A bill (S3240) requiring pharmacists to educate their patients on how to safely discard unused, unwanted or expired drugs and needles passed the state Assembly Health Committee Thursday. The bill is sponsored by Assemblymen Sean Kean and Edward Thomson.
“Sometimes the most dangerous drugs are hiding in our medicine cabinets,” said Kean (R-Monmouth). “This is an eye-opener that unfortunately isn’t being recognized like it should. It is too unsafe to let them fall into the wrong hands or end up in our environment.”
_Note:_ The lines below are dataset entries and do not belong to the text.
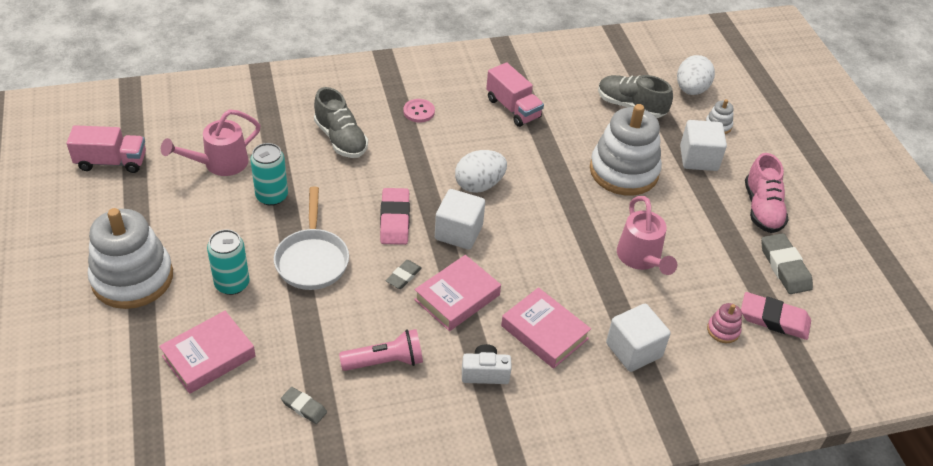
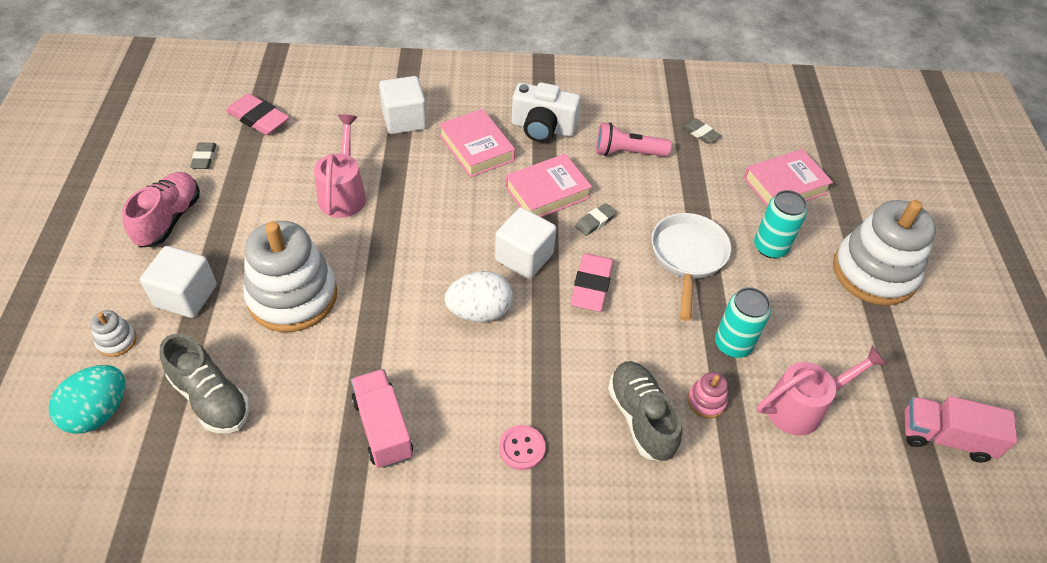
camera: 165 degrees left, 5 degrees up
(485, 373) = (542, 128): white camera -> white camera, size x1.54
(691, 90) = (98, 412): white egg -> turquoise egg
(723, 330) = (312, 119): pink stacking toy -> pink stacking toy (706, 401)
(784, 267) = (204, 158): grey eraser -> grey eraser, size x0.58

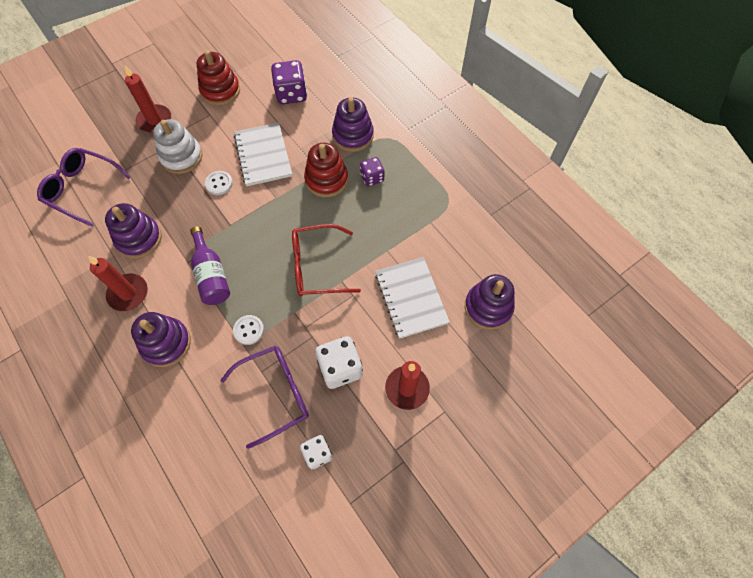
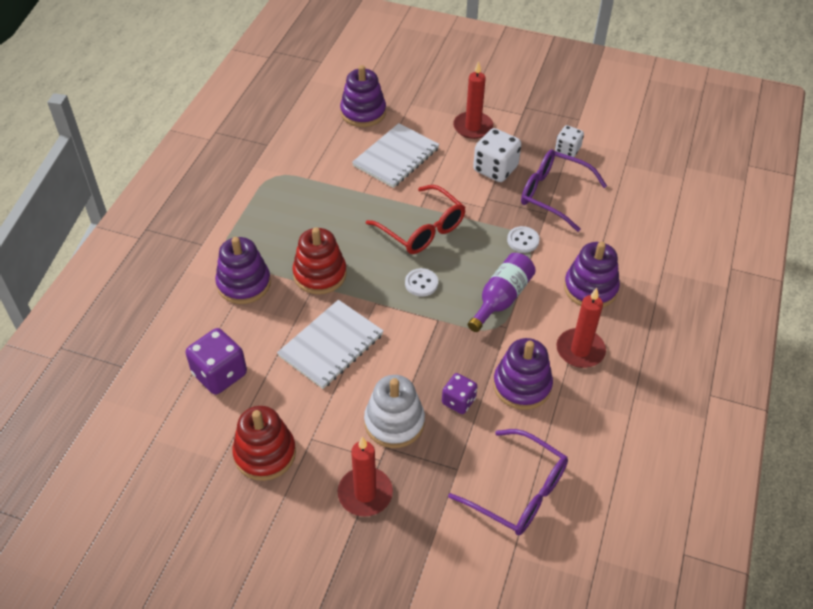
camera: 125 degrees left, 15 degrees down
(82, 189) = (518, 492): purple glasses -> purple glasses turned 45 degrees counterclockwise
(219, 183) = (399, 361): white button -> white button (421, 283)
(372, 178) = (289, 241): purple dice -> purple dice (458, 401)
Under the proposal, pharmacists must provide instructions that also warn patients of the potential risks if the medication is not discarded safely. They must also make available a deactivation product that can neutralize 98 percent of drugs.
The bill was named after Charlie Van Tassel, who died at 33 years old after battling addiction for many years.
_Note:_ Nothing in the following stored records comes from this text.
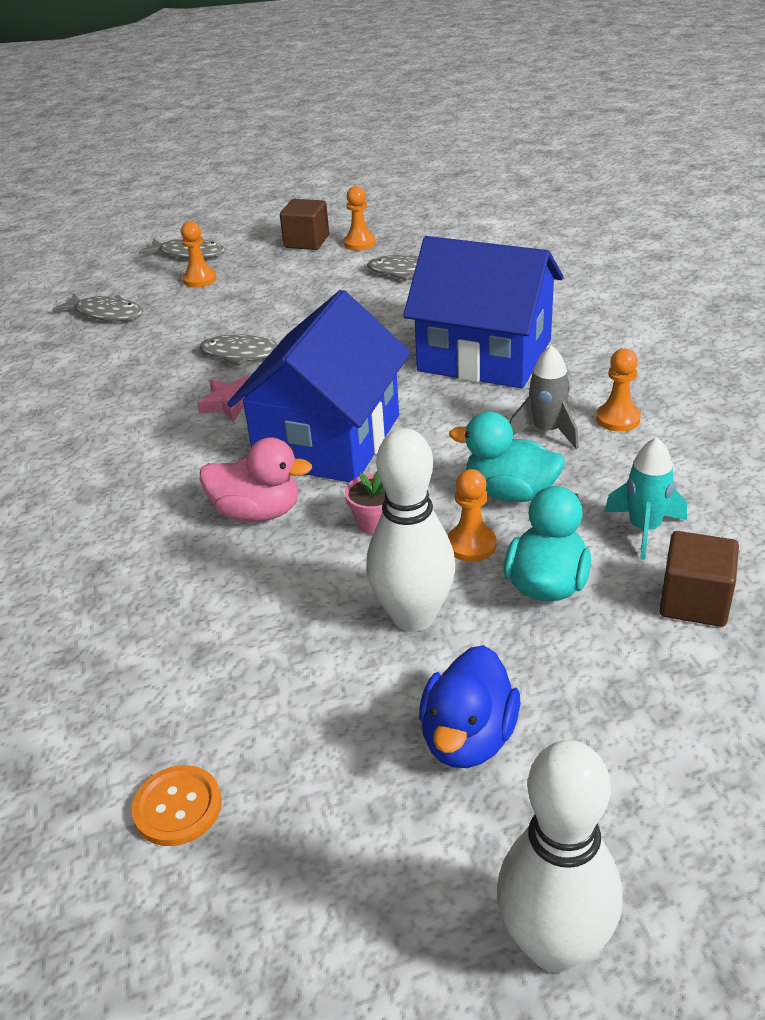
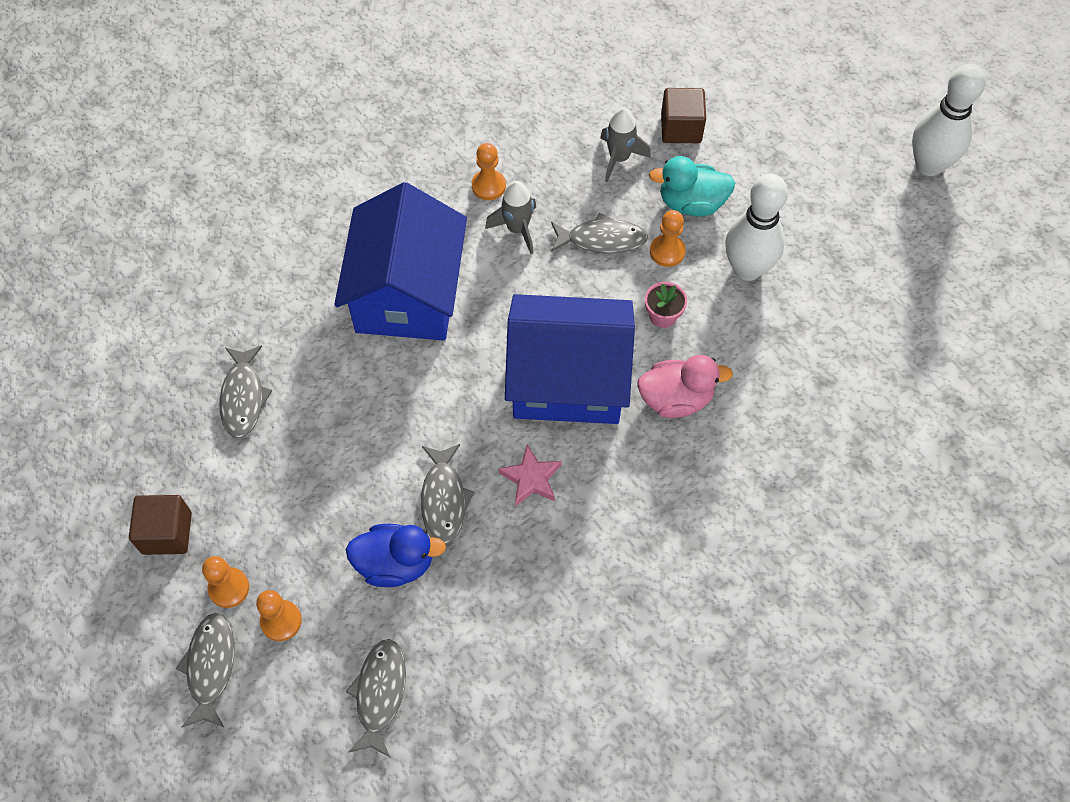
camera: 110 degrees left, 25 degrees up
(177, 807) = (935, 345): orange button -> none
(257, 512) = (676, 399): pink duck -> pink duck turned 90 degrees clockwise
(359, 243) = (169, 470): orange pawn -> orange pawn (229, 588)
(468, 738) = (829, 220): blue duck -> blue duck (395, 563)
(510, 492) = (602, 239): turquoise duck -> grey fish
(644, 529) = (619, 158): turquoise rocket -> grey rocket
“There is a lot more we all have to do to help people like Charlie who fight to stay sober,” said Thomson (R-Monmouth). “Pharmacists can provide valuable education so that their patients don’t become part of or contribute to unsettling statistics.”
More than 70 percent of people abusing opioids for nonmedical reasons get them from family or friends, according to surveys conducted for the government’s National Household Survey on Drug Use and Health. Fifty-five percent obtained the drugs for free, another 11 percent bought them, and 5 percent got them without asking.